Appellees present a "sole shareholder" argument with respect to Counts I through IX and XV brought by the Department as a successor to the liquidating entity. They argue that a sole shareholder or any number of shareholders owning 100% of the stock among them may transfer that corporation's assets without restrictions unless these transactions prejudice creditors or violate regulatory requirements. L.R. Schmaus Co. v. Comm'r, 406 F.2d 1044, 1045 (7th Cir.1969). Thus, Blackburn, as AGL's sole shareholder, had complete discretion to transfer AGL's assets. Consequently, appellees assert that the receiver's complaint amounts to a claim that Blackburn defrauded himself and such a claim is not actionable as a breach of fiduciary duty, civil theft, fraud or conspiracy. In re Tufts Electronics, 746 F.2d 915, 917 (1st Cir.1984). As a successor, the receiver can only bring causes of action that were possessed by the corporation placed in receivership.

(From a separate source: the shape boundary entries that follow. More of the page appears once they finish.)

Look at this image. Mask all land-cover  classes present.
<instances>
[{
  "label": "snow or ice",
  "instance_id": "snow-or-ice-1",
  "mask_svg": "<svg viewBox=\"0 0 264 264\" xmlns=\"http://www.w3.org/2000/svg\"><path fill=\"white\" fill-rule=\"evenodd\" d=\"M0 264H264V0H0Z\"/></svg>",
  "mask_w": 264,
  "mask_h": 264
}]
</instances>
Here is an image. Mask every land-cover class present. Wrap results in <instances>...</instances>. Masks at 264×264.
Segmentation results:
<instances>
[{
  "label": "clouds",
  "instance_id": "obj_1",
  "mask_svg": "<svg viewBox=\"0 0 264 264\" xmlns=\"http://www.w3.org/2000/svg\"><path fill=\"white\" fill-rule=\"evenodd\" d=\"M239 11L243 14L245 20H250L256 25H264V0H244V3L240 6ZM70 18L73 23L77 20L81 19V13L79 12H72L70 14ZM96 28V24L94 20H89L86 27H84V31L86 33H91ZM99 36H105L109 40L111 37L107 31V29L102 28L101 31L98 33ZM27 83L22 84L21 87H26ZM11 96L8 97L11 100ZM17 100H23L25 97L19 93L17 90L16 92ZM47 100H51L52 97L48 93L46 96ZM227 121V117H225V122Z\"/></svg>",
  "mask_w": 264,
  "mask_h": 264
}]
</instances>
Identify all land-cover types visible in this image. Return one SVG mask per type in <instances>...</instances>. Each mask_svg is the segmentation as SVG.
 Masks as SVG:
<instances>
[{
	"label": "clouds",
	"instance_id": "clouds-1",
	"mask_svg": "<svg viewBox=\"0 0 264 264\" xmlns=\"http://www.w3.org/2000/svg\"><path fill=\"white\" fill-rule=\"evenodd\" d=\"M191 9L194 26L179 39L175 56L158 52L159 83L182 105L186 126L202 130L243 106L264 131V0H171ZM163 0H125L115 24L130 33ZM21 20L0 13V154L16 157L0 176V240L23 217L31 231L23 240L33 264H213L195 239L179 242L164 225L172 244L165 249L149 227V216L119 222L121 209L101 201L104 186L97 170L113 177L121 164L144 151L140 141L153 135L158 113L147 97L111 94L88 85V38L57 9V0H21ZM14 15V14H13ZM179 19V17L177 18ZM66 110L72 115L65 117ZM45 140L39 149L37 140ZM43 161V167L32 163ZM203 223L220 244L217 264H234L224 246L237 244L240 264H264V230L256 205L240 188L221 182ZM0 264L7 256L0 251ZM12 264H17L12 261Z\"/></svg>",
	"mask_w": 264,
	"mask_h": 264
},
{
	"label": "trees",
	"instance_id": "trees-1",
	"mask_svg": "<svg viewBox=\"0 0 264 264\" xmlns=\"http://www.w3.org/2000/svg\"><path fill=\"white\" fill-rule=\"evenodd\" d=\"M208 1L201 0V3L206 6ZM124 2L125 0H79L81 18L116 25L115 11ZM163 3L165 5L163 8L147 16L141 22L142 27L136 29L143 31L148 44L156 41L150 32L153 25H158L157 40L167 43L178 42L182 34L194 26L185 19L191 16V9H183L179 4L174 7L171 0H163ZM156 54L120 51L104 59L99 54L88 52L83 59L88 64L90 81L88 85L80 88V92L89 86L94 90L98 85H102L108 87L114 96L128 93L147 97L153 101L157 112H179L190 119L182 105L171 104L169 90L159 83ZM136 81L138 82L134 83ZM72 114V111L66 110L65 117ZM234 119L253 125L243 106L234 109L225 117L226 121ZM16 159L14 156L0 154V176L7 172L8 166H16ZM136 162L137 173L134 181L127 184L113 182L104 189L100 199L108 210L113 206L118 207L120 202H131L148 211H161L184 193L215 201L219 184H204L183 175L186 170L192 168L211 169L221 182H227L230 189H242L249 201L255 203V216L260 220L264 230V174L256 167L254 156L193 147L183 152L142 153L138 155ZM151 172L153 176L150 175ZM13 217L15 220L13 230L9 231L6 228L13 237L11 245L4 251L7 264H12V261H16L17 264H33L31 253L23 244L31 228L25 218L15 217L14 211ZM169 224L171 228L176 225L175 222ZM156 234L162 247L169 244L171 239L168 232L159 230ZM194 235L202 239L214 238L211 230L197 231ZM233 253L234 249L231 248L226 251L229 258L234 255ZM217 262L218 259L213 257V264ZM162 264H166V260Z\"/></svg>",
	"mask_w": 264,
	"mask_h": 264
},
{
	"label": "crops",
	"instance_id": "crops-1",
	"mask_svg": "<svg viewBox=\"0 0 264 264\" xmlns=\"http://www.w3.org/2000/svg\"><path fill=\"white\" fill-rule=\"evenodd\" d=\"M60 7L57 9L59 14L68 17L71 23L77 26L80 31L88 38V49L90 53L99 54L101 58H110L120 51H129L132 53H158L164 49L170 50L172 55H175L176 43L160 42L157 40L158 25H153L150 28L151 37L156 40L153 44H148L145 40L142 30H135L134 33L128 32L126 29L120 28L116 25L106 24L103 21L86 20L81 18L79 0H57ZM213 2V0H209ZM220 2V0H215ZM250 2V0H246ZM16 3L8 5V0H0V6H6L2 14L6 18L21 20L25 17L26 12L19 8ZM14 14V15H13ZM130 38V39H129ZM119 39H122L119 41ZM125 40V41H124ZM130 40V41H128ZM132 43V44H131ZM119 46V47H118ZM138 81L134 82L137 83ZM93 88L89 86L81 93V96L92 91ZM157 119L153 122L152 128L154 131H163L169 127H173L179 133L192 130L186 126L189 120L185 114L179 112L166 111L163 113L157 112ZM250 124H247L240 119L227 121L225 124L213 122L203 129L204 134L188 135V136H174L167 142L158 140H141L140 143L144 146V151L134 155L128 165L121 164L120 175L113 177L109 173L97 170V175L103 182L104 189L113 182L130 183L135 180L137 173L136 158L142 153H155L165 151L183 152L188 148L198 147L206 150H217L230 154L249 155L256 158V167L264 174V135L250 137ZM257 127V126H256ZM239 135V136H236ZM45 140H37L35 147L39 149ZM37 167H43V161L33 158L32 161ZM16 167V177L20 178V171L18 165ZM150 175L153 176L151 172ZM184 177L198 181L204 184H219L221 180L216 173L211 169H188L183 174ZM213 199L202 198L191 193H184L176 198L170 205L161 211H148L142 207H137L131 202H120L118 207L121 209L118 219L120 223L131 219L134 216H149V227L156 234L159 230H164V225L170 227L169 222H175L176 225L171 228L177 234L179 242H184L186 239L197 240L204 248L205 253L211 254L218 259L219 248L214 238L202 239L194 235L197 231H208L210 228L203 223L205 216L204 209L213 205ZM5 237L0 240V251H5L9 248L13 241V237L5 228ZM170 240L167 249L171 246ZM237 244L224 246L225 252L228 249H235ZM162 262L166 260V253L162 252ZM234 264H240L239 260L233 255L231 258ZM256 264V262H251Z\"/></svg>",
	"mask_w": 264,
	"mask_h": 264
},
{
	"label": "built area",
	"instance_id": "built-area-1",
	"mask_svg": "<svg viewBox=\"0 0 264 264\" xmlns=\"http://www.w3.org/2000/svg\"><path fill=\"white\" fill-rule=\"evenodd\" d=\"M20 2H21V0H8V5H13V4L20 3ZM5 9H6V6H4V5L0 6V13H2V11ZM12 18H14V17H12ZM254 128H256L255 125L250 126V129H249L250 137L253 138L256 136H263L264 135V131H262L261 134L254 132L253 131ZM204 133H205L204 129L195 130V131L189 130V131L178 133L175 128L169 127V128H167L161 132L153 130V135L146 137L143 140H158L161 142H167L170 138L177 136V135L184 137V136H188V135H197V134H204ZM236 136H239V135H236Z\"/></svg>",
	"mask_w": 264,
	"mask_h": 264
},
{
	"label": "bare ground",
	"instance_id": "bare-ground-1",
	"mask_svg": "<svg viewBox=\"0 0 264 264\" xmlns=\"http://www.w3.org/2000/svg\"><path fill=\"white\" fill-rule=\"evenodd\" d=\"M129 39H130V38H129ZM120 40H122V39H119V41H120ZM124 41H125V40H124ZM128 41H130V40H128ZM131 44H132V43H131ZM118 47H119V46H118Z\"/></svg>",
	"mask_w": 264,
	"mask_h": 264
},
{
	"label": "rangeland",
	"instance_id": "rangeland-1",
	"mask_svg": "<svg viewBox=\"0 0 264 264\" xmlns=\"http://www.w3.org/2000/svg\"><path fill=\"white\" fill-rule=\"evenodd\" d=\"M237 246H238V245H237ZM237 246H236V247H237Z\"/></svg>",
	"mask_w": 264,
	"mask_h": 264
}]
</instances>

Hamilton v. Flowers, 134 Fla. 328, 183 So. 811, 817 (1938). Appellant responds that it could amend the complaint to name Melanie Forlong, Blackburn's former wife, as a joint shareholder of stock of AGL's parent company. Moreover, there may also be other creditors and insurance policyholders who are due money. Thus, the argument fails that allegedly Blackburn is just stealing from himself; not so, other interests are involved.

Appellees also present the argument that they are not liable because the imputation rule operates to impute the officers' and directors' conduct and knowledge to AGL. Here, however, where it is alleged that the agents were acting adversely to the corporation's interests, the knowledge and misconduct of the agent are not imputed to the corporation. Tew v. Chase Manhattan Bank, N.A., 728 F. Supp. 1551 (S.D.Fla. 1990). Furthermore, the imputation rule can only be invoked to protect innocent parties, and it is not available to the person who perpetrated the misconduct sought to be imputed. FDIC v. O'Melveny & Myers, 969 F.2d 744, 751 (9th Cir.1992).

*525 Based upon the foregoing discussion, we conclude that the trial court erred in dismissing the complaint with prejudice without affording the Department the opportunity to amend. We therefore reverse the trial court's order of dismissal and remand for further proceedings.

PARKER, J., and SCHAEFFER, SUSAN F., Associate Judge, concur.